Though easy to overlook amid its many culinary offerings, the City of Light boasts a number of top-notch seafood restaurants. An excellent choice is Helen, which offers a range of carefully prepared dishes in an elegant setting. Another option is Gaya Rive Gauche, run by renowned avant-garde chef Pierre Gagnaire. For history or literature buffs, there’s Brasserie Lipp. The 136-year-old restaurant has long been popular among artists and writers — Ernest Hemingway was a regular — and even gives out its own literary award each year.

The American writer’s influence extends to the newly renovated Bar Hemingway at the Ritz hotel, one of the city’s better-known watering holes. After closing for a major renovation, the bar reopened in 2016 with a new concoction — the “clean dirty martini.” The recipe is closely guarded for fear of imitators, but a signature element is an oversize ice cube made of olive juice.

Beyond food and drink, part of the appeal of Paris lies in its walkability. Travelers who venture slightly beyond the tourist-filled city center will find any number of charming and considerably less congested neighborhoods on the edges of Paris. For a pleasant stroll, head west from Place de l’Alma toward Bois de Boulogne, a lake-filled park more than double the size of New York’s Central Park. This hour-long jaunt provides a sampling of neighborhoods teeming with authentic bistros and patisseries.

Hong Kong

Any culinary journey to Hong Kong should feature a big helping of dim sum. Some of the better possibilities include Luk Yu, one of the city’s oldest and most famous teahouses; Lung King Heen, a Michelin three-star restaurant at the Four Seasons Hotel; and Tim’s Kitchen, which has additional outposts in Shanghai and Macau. For an alternative to Asian cuisine, 8½ Otto e Mezzo Bombana is a tasty Italian restaurant, while AnOther Place by David Myers offers French-Asian fusion and a speakeasy dining room. For a quick break, catch afternoon tea in the lobby of the Peninsula hotel.

As for the sights, the Maritime, History and Heritage museums are all worth a visit, as is the Flagstaff House Museum of Tea Ware in Hong Kong Park. There’s excellent hiking at Dragon’s Back trail, swimming at Big Wave Bay Beach and wakeboarding in Tai Tam Harbor. The Star Ferry, which carries passengers between Hong Kong Island and Kowloon, offers stunning harbor views. Hong Kong has a variety of street markets and shopping districts, including Stanley Market, Ladies’ Market and Temple Street Night Market. And many visitors to Hong Kong wouldn’t leave without ordering a suit from Carlson Lum of New Century Tailor.

Though popular among tourists, the Peak — the highest point on Hong Kong Island — is worth the effort for its breathtaking views.
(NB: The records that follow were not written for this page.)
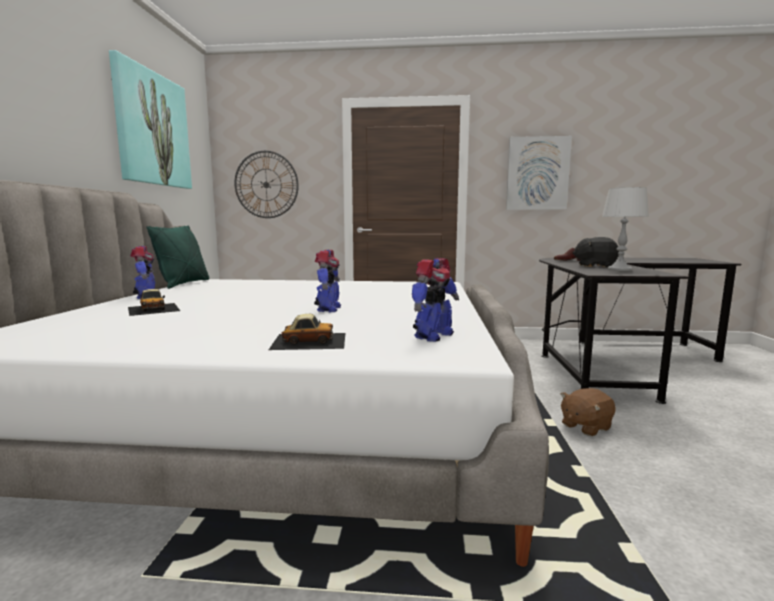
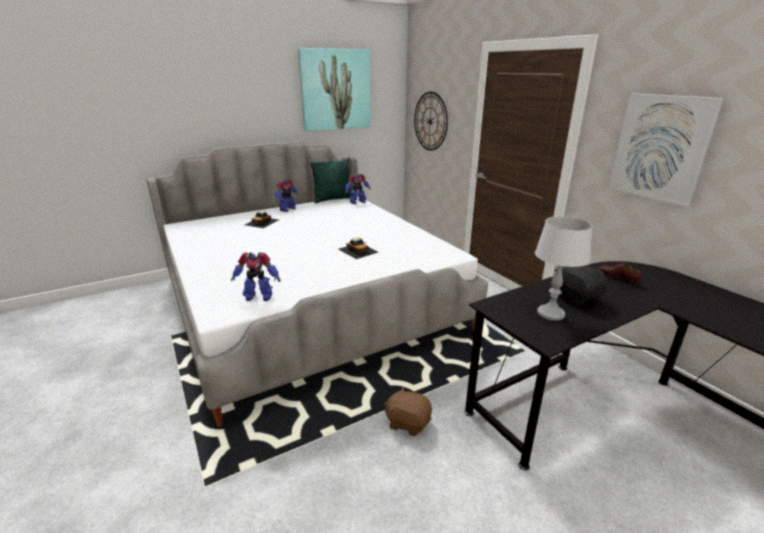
camera: 55 degrees right, 15 degrees up
(309, 340) = (225, 273): toy car -> toy car (358, 250)
(328, 309) = (302, 253): toy robot -> toy robot (357, 202)

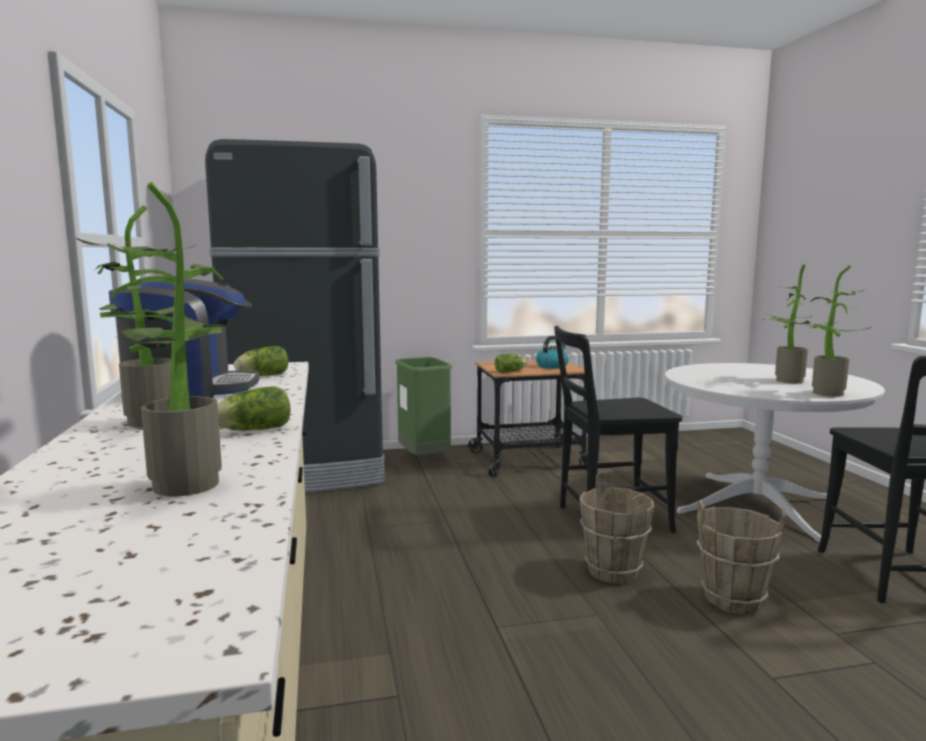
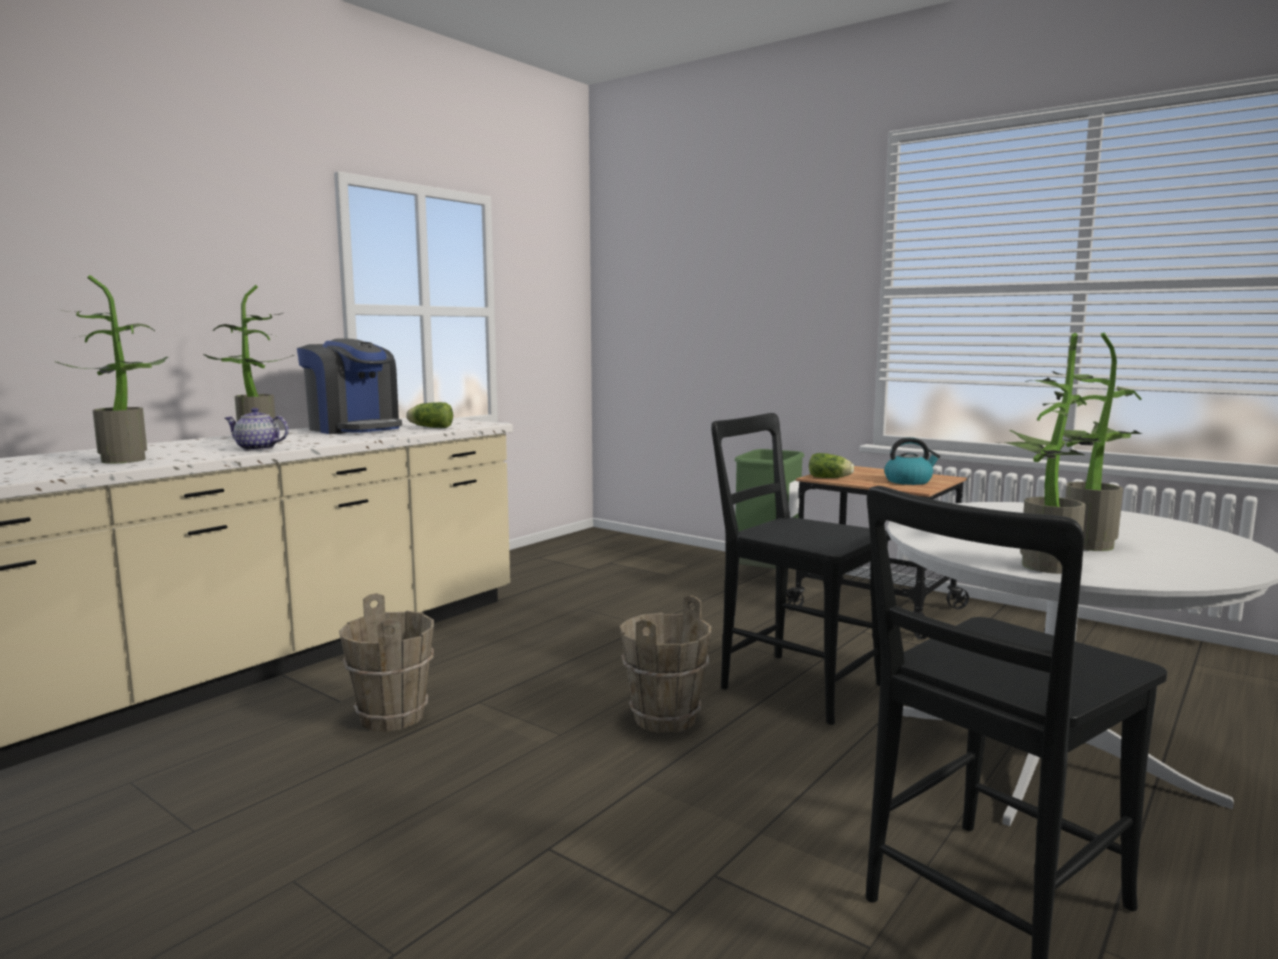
camera: 50 degrees right, 0 degrees up
(251, 430) = (256, 449): lettuce -> teapot
(310, 472) = (646, 557): black fridge -> none
(732, 599) = (704, 793): brown bucket -> brown bucket (393, 716)

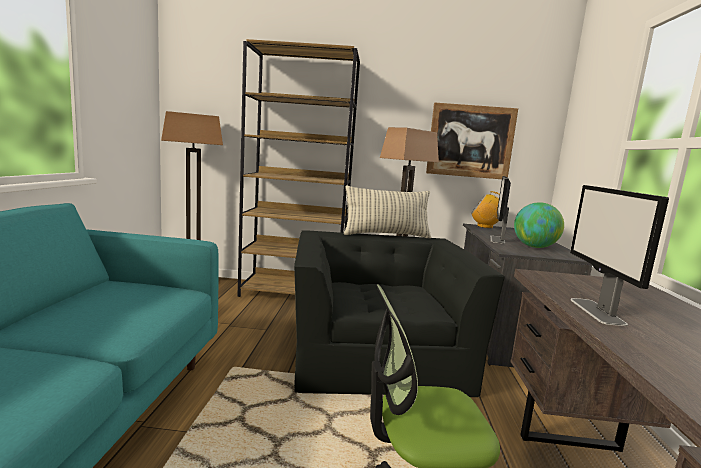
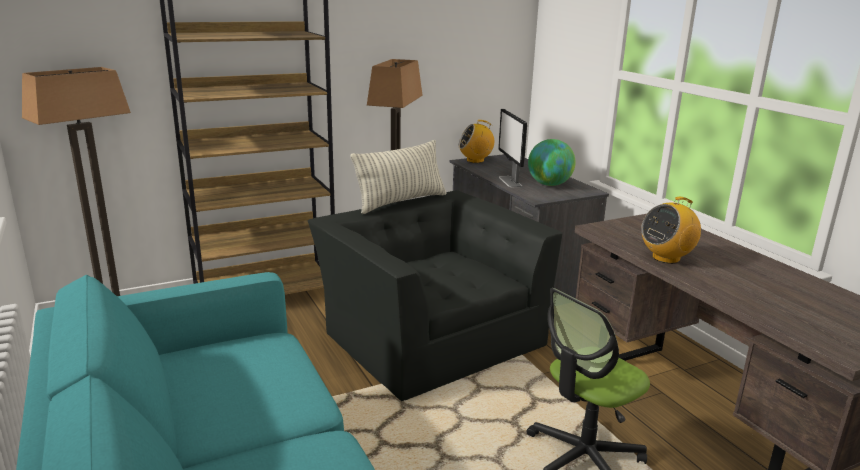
camera: 30 degrees left, 10 degrees up
(470, 141) = (445, 61): picture -> none
(597, 311) = (666, 258): monitor -> radio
Most visitors ride the tram, which affords great views. Here’s a tip to circumvent the heaviest crowds: Rather than wait in the long morning tram line, take a taxi to the top and ride the tram down before it gets crowded at day’s end.


Any trip to this city naturally begins with a plentiful helping of Sydney Harbor and its famous opera house. After that, go to Oxford Street in Paddington, which is filled with trendy fashion and home décor boutiques. The street bubbles with activity on Saturdays when dozens of street vendors set up stalls. For lunch, head west toward Bondi Beach where Bondi Icebergs Club offers a spectacular view of the water. (Though this is a members-only club for locals, visitors from outside Sydney are welcome.) Afterward, stroll southward along the walkway toward Coogee Beach.

Other lunch options include Beppi’s, an Italian restaurant. Or take a ferry from Circular Quay to Watsons Bay, an old fishing village overlooking Sydney Harbor. Doyles on the Beach offers a range of seafood — its fish and chips is especially good — and excellent people-watching.

Among the dinner possibilities is Pilu at Freshwater, which serves contemporary Italian cuisine with magnificent beach views. Sixpenny, which has only 35 seats, has a backyard vegetable garden and a fixed-price tasting menu. Meanwhile, Nomad serves Mediterranean-inspired fare and Australian seasonal produce in a warehouse setting.